• Assigned task
Starting at the line below that contains "right knee: (72, 217, 19)", print each line through the end of the records exactly as it appears.

• Stored dataset items
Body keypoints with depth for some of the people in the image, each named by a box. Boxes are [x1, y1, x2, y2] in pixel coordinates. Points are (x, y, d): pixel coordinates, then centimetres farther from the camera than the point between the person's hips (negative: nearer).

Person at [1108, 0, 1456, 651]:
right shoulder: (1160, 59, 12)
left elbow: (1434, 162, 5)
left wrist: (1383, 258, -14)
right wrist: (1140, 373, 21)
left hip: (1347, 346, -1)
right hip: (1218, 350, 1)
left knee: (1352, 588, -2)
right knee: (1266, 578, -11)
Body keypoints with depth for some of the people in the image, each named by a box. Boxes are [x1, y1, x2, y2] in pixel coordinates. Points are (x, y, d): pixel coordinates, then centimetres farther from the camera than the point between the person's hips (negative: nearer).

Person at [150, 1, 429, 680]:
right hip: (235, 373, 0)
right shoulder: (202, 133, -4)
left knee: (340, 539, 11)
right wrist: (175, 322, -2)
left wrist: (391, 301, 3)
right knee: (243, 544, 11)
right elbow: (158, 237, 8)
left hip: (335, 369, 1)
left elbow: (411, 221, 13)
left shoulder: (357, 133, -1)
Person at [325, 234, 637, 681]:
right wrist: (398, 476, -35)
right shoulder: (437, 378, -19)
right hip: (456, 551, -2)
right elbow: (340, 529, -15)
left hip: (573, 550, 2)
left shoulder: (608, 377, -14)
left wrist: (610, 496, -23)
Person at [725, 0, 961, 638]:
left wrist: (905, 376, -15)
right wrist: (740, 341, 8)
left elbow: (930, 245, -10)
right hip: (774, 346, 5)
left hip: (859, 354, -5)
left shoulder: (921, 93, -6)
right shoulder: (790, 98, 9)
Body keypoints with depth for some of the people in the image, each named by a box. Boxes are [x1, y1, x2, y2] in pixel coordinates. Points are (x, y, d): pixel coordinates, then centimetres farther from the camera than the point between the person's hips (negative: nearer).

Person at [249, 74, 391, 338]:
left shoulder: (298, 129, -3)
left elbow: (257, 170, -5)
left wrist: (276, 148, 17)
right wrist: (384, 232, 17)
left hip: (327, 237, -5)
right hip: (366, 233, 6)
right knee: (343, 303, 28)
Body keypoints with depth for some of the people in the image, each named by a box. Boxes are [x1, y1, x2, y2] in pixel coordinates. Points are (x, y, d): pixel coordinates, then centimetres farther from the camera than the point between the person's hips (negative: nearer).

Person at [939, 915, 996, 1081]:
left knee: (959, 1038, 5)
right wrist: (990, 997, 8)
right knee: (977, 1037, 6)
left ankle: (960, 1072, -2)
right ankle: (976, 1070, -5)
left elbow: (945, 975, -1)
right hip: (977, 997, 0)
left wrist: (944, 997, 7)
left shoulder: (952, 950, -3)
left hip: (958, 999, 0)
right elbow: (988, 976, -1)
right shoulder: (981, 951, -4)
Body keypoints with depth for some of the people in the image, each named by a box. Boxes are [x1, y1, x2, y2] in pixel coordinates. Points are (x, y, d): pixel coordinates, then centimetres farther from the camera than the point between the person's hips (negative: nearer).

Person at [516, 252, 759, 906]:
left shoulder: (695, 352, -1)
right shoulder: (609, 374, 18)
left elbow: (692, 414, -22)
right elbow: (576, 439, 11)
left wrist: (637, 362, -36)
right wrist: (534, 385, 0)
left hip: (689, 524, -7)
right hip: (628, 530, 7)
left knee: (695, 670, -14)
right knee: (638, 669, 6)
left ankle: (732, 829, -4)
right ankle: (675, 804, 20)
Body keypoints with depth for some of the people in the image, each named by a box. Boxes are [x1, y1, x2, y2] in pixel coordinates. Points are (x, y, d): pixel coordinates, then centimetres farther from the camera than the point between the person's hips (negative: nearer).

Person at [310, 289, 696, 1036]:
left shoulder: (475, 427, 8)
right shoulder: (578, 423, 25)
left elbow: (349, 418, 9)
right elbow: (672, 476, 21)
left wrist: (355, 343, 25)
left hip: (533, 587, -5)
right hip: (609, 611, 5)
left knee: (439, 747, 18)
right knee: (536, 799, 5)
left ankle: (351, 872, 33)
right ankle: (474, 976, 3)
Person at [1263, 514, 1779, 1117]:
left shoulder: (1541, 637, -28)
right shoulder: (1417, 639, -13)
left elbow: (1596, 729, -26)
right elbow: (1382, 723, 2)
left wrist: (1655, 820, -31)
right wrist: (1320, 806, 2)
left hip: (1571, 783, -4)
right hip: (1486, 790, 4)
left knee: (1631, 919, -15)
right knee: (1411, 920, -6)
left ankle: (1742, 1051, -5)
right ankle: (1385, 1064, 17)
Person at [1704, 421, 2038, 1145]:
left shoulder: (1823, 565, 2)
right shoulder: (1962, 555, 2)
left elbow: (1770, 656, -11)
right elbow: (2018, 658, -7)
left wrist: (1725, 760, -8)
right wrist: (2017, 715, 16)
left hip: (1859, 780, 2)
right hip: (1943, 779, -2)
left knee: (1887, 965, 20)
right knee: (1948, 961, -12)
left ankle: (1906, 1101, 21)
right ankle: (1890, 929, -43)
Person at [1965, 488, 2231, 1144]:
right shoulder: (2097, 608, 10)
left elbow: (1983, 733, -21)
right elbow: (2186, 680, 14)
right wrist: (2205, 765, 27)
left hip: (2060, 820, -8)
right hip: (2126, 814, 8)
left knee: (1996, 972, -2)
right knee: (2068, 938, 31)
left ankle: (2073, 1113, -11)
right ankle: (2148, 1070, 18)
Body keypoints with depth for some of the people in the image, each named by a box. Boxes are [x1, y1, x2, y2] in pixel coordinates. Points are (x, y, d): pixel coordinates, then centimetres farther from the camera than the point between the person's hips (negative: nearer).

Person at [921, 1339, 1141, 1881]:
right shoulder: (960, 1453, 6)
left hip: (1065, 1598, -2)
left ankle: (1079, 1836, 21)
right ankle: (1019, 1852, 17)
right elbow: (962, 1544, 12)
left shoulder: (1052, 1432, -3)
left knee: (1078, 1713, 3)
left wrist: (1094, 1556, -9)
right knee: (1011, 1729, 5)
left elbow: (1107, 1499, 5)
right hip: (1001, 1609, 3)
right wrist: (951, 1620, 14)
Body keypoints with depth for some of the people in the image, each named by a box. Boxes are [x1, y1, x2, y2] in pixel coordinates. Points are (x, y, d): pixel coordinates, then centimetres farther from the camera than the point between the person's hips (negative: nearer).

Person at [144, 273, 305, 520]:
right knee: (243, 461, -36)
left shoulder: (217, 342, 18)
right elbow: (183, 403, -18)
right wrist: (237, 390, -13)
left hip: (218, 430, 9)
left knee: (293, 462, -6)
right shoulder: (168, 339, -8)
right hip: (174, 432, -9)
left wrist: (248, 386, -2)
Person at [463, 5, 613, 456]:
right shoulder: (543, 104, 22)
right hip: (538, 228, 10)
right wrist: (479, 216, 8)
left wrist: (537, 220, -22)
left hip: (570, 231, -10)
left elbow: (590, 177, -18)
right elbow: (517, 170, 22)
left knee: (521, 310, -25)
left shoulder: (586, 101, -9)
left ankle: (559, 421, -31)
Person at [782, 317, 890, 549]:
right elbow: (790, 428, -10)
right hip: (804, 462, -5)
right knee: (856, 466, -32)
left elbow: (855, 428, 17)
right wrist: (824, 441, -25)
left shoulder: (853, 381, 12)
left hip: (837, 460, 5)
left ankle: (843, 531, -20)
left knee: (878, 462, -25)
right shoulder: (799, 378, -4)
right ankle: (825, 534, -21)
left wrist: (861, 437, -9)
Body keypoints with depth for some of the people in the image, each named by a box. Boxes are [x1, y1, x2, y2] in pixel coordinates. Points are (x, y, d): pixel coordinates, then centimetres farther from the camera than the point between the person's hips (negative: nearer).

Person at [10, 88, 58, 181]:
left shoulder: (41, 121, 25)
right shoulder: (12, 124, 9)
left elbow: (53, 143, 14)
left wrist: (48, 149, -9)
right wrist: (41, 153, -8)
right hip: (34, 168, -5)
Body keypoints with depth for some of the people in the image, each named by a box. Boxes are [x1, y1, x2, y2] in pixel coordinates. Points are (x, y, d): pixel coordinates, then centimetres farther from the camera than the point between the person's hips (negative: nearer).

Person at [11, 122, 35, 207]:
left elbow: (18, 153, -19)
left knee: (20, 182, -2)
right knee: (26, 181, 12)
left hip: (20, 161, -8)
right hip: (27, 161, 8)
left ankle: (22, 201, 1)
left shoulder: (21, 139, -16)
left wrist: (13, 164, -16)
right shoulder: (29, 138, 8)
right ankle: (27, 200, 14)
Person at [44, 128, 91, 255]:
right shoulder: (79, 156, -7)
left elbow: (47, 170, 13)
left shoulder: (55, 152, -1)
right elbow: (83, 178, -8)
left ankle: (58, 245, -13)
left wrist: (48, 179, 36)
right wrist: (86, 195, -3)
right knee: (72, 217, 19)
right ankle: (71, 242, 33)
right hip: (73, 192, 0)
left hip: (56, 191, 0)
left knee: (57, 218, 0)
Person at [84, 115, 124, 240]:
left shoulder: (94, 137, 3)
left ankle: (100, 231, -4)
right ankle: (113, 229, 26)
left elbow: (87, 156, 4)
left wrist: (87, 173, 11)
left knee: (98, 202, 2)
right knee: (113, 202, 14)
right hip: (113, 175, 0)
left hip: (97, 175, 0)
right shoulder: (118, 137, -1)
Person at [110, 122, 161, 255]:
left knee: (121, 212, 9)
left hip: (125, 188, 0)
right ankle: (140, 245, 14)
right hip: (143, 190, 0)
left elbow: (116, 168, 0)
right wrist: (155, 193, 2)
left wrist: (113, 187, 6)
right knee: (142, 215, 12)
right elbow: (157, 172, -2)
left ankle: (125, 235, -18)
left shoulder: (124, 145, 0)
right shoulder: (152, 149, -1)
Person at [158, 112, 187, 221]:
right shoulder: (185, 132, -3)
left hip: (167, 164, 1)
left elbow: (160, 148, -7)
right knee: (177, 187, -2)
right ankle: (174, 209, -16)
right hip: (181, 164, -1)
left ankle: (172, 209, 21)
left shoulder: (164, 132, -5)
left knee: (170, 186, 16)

• Your response
right knee: (72, 217, 19)
right ankle: (71, 242, 33)
right hip: (73, 192, 0)
left hip: (56, 191, 0)
left knee: (57, 218, 0)
Person at [84, 115, 124, 240]:
left shoulder: (94, 137, 3)
left ankle: (100, 231, -4)
right ankle: (113, 229, 26)
left elbow: (87, 156, 4)
left wrist: (87, 173, 11)
left knee: (98, 202, 2)
right knee: (113, 202, 14)
right hip: (113, 175, 0)
left hip: (97, 175, 0)
right shoulder: (118, 137, -1)
Person at [110, 122, 161, 255]:
left knee: (121, 212, 9)
left hip: (125, 188, 0)
right ankle: (140, 245, 14)
right hip: (143, 190, 0)
left elbow: (116, 168, 0)
right wrist: (155, 193, 2)
left wrist: (113, 187, 6)
right knee: (142, 215, 12)
right elbow: (157, 172, -2)
left ankle: (125, 235, -18)
left shoulder: (124, 145, 0)
right shoulder: (152, 149, -1)
Person at [158, 112, 187, 221]:
right shoulder: (185, 132, -3)
left hip: (167, 164, 1)
left elbow: (160, 148, -7)
right knee: (177, 187, -2)
right ankle: (174, 209, -16)
right hip: (181, 164, -1)
left ankle: (172, 209, 21)
left shoulder: (164, 132, -5)
left knee: (170, 186, 16)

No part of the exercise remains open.